PAGE TEXT>
--- Begin ---
Mostly, I think what bothered me the most about this was not the writing (which is convoluted but adequate) nor how much it seems to misunderstand who Brenda is but that it’s not that much about Brenda Starr at all. No, Brenda didn’t appear in every panel of the comic but even when she wasn’t in the comic, it was still very much about her. So much of this film serial seems to just revolve around the men here (Chuck, the police officers, the criminals) and it doesn’t feel like Brenda drives that much of the action (except for when she has to be saved from a closet).
And, it’s a small complaint, sure, but for a comic strip that was very much about what Brenda Starr was wearing, Woodbury mostly only has one outfit here (she does change once or twice). I assume that’s probably for budget reasons, but I found it distracting.
I had some hopes for this one — I figured it would at least be fun even if it wasn’t great. It was fun in parts, but it definitely wasn’t great. It’s a poor adaptation of the Brenda Starr, Reporter and not much more than a vague amusement from the past.
Brenda Starr has been adapted two more times — once as a made-for-TV movie from 1976 starring Jill St. John and once as a theatrical film starring Brooke Shields that was eventually released in the U.S. in 1992., both of which I’ll cover later this week on my Patreon.
There was also an unaired TV pilot in 1979 and some talk as recently as 2006 about trying to develop the property for TV. I’d love to see that, but only if they manage to get this right.
--- End ---
Return the passage of the Brenda Starr review between "There was also" and "get this right.", inclusive, copied word for word. The items that come next were drawn from a separate source and have no connection to the review.

MATERIAL SUPPLIED>
--- Begin ---
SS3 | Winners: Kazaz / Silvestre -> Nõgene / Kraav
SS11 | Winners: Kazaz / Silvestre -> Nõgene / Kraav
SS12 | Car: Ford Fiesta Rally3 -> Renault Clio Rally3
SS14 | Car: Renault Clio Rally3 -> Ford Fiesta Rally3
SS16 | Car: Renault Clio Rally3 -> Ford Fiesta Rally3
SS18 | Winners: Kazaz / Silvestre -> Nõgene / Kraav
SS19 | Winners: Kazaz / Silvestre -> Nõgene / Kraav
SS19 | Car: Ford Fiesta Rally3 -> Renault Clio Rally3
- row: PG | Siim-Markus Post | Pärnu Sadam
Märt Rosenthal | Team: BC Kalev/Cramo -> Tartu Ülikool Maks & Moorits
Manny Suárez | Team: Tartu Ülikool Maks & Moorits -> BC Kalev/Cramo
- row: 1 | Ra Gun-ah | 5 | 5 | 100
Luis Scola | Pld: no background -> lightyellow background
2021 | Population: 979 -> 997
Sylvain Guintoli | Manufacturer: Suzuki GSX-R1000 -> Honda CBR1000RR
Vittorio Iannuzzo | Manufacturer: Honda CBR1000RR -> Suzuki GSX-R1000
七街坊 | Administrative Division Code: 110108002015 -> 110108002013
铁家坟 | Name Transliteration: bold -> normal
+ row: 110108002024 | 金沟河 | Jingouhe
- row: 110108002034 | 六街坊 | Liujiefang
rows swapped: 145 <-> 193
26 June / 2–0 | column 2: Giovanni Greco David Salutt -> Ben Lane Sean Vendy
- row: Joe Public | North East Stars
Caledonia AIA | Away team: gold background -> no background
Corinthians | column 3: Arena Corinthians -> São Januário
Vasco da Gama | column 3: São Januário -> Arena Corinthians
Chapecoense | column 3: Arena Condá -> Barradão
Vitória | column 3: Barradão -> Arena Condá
--- End ---
SOLUTION>
There was also an unaired TV pilot in 1979 and some talk as recently as 2006 about trying to develop the property for TV. I’d love to see that, but only if they manage to get this right.